4. Penyembahan Adalah Respon Kasih, Bukan Kewajiban karena Terpaksa
Tuhan tidak memaksa penyembahan seperti diktator haus kuasa. Ia mengundang kita untuk mengasihi-Nya karena Ia terlebih dahulu mengasihi kita (1 Yohanes 4:19). Ketika kita mengingat salib Kristus — bahwa Yesus mati menggantikan kita yang berdosa — maka penyembahan bukan beban, tetapi kerinduan. Orang yang menyadari kasih karunia Allah akan secara alami menyembah-Nya. Seperti seorang anak kecil yang memeluk ayahnya karena diselamatkan dari bahaya, demikianlah penyembahan sejati lahir dari hati yang bersyukur.

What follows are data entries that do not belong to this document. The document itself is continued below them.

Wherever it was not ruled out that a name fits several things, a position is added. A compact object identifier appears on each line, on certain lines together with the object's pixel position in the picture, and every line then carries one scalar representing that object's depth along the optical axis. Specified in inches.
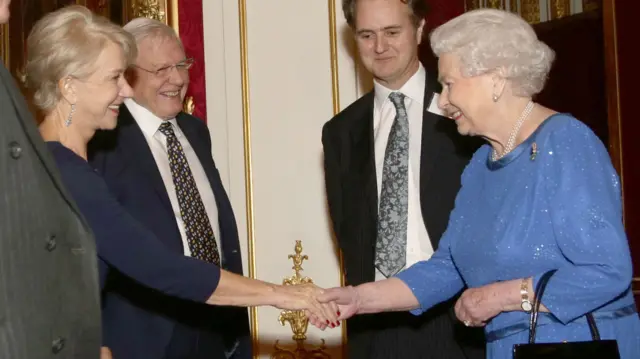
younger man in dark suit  161.2
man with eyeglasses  151.3
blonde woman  126.9
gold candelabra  218.4
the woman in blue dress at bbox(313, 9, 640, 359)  115.6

5. Penyembahan Membentuk Karakter Kekal
Di surga nanti, tidak akan ada dosa, tidak ada kesedihan, tidak ada perebutan kuasa — tetapi akan ada penyembahan yang kekal (Wahyu 7:9–12). Mengapa? Karena penyembahan adalah kehidupan manusia sebagaimana seharusnya: hidup dalam kasih, kekaguman, dan ketaatan kepada Sang Pencipta.
Saat kita belajar menyembah Tuhan di dunia ini, kita sedang dibentuk untuk kehidupan kekal itu. Penyembahan bukan tugas sementara, melainkan latihan untuk hidup dalam kekekalan. Mereka yang tidak pernah mau belajar menyembah Tuhan, pada akhirnya mungkin tidak akan berdiam bersama Tuhan di surga.
Refleksi Pribadi:
Banyak orang salah paham tentang penyembahan karena melihatnya sebagai “kewajiban religius.” Tapi penyembahan sejati bukan soal rutinitas, melainkan relasi. Ketika hati kita jauh dari Tuhan, penyembahan terasa berat. Tapi ketika kita mengenal kasih-Nya yang besar, penyembahan menjadi sukacita.
Mazmur 103 bukan hanya perintah, tetapi ajakan lembut: “Pujilah Tuhan, hai jiwaku…” Ini adalah panggilan untuk mengingat semua kebaikan Tuhan — pengampunan, pemulihan, dan kasih setia yang tidak pernah berhenti. Dalam dunia yang penuh kebisingan, penyembahan mengarahkan hati kita kembali kepada Dia.
Doa Penutup:
Tuhan, Engkau tidak membutuhkan pujian kami, tetapi kami membutuhkan Engkau. Ajari kami untuk menyembah-Mu dengan hati yang bersyukur, bukan karena kewajiban, tetapi karena kasih yang Kau curahkan kepada kami. Ampuni kami bila kami sering melupakan kebaikan-Mu. Pulihkanlah jiwa kami, dan jadikan hidup kami pujian bagi nama-Mu. Dalam nama Tuhan Yesus kami berdoa. Amin.